When each pair is asked to share, the group leader might provide some background information about the topic being discussed, allowing each participant’s experiences to be touched on or explained.

9. Checking in/Updating the group

At the start of each session, a group leader might ask participants to share something that has happened since their last meeting. This could include both positive and negative experiences.

When someone has shared, the leader will then speak on it – either explaining the science of a certain thought process or explaining why a particular response was healthy or harmful – and enlighten the group.

By doing this, participants pick up information by having the science of their condition explained through everyday scenarios.

If they can directly apply a theory or explanation to something that has happened to them, they will have a better chance of understanding and remembering it.

10. Support activities

Therapy is a lot more than teaching an individual to cope with a specific condition. It is also a way of helping them develop healthy routines and improve their quality of life.

Support activities aim to benefit participants on an emotional level by helping them become calm and showing them ways of staying calm when the stress of their day-to-day routines gets too much.

11. Mindfulness

Promoting mindfulness has become very popular over recent years. The act of becoming aware of oneself, without judging or thinking too much about what one notices, can help ease and refocus an individual’s mind.

This might take the form of everyone within the group focussing on their breathing, taking a mental note of how different parts of their bodies feel within that moment, or maybe repeating a calm, rhythmic mantra.

Afterwards, the group leader might ask how everyone felt or what they may have noticed. The aim is to reacquaint the group with the present and their immediate surroundings, lifting the pressures of their condition for a short while.
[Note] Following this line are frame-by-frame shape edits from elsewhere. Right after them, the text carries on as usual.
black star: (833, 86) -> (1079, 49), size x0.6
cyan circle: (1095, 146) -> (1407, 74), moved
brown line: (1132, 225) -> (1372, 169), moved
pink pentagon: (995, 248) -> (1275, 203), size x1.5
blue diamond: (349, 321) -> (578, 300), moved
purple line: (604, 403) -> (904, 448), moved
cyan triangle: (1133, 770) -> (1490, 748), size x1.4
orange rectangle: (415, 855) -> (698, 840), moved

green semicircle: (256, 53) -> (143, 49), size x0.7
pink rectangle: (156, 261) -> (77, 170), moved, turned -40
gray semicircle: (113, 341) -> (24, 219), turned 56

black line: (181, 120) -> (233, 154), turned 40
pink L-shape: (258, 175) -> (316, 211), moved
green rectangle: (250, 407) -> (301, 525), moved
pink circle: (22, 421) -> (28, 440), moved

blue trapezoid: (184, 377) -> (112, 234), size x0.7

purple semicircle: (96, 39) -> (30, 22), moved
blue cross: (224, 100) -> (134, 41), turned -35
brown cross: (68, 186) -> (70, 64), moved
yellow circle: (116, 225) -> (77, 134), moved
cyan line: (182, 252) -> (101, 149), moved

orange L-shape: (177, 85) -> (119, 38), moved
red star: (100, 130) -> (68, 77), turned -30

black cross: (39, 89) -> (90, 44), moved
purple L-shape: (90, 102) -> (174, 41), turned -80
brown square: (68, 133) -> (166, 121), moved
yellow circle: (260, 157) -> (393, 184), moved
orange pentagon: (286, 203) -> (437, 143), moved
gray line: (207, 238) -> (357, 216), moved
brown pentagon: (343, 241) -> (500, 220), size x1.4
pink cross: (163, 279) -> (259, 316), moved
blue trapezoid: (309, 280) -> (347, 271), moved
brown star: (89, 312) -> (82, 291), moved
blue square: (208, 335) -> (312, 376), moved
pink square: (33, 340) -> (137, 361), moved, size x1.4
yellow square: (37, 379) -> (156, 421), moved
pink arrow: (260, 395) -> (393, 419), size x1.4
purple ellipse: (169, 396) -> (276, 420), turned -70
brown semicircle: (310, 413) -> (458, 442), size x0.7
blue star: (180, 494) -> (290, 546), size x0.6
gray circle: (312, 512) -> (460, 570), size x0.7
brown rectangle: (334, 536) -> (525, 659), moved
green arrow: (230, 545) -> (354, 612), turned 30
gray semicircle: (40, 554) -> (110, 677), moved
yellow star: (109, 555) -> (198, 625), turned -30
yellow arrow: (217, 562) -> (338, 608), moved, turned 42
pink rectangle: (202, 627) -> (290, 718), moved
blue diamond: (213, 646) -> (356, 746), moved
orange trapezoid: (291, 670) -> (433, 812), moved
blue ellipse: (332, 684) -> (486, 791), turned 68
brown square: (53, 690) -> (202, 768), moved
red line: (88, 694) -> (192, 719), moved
Research shows that mindfulness-based therapies are effective in reducing the symptoms of many psychiatric disorders, including substance abuse [2].

Participants are encouraged to turn to mindfulness in their normal lives as a means of distancing themselves from negative emotions or triggers.

12 Story sharing

While simple, getting participants to share humorous or peculiar stories with one another can be very beneficial to their well-being. By hearing and offering personal anecdotes, they can develop bonds and feel at home within the therapy environment.

This can enrich the effectiveness of other activities, as participants will be more relaxed, but it can also make them feel heard and boost their self-esteem. Helping an individual feel like a valued part of the world can do wonders for their mental health.

Laughing and joking is good for the brain, so if a group of people can come together and share a funny story, everyone will benefit.